Надо же, принц Флёр-де-Лис! Хотя, в конечном итоге, ты был прав, обратившись ко мне под вымышленным именем. Ведь сам я в то время был лишен какого бы то ни было имени.
В огромной тюрьме, где я томился в неволе, моим именем стали буквы и цифры на двери моей тесной камеры – один из тысячи мертвых номеров на дверях точно таких же камер, выстроившихся вдоль бесконечно протянувшейся галереи; один из тысячи номеров, обозначающих мертвую жизнь.
С другой стороны, есть великое множество реальных, исторических личностей, чьи имена подошли бы тебе гораздо больше, чем придуманный тобой Флёр-де-Лис. По любому из этих имен я легко узнал бы тебя. Но распознать тебя под мишурным забралом и блестками, пригодными лишь для легкомысленного бала-маскарада, было не так-то просто.

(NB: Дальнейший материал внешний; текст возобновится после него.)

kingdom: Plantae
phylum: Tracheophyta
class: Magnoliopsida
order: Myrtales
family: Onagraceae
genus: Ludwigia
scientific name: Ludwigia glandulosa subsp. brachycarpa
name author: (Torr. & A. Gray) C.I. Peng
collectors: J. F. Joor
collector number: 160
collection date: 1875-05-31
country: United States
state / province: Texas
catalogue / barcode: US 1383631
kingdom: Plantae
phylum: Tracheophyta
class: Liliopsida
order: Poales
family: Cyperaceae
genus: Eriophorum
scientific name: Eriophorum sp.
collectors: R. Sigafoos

Ах, если бы твоя душа – ради нее же самой – стонала бы, раненная жалостью, скорбела бы, терзаемая раскаянием, мучилась бы, истомленная состраданием, она не выбрала б себе такого обличья, чтобы под этой личиной найти доступ в Обитель Скорби!
Все, что есть великого в жизни, великим и выглядит, хотя именно по этой причине, как ни странно, мы не можем его распознать. Ну а мелочи жизни – это символы, с помощью которых жизнь самым наглядным образом преподает нам свои самые горькие уроки. Твой случайный – на первый взгляд – выбор для себя выдуманного имени имел на самом деле символическое значение. Он полностью раскрыл твою суть.
Через шесть недель пришла и третья новость. Я лежал тогда в тюремной больнице, самочувствие у меня было прескверное, и вдруг меня вызывают к начальнику тюрьмы в связи с полученным от тебя письмом, направленным на его имя. В письме, которое он прочитал мне вслух, ты сообщал, что собираешься опубликовать в «Mercure de France» («этот журнал», добавлял ты неизвестно зачем, «примерно соответствует нашему английскому „Фортнайтли ревю“) статью „о суде над мистером Оскаром Уайльдом“ и хотел бы получить „разрешение этого джентльмена на публикацию некоторых выдержек из его писем“. Из каких же, интересно? Оказывается, из тех, что я писал тебе из тюрьмы Холлоуэй!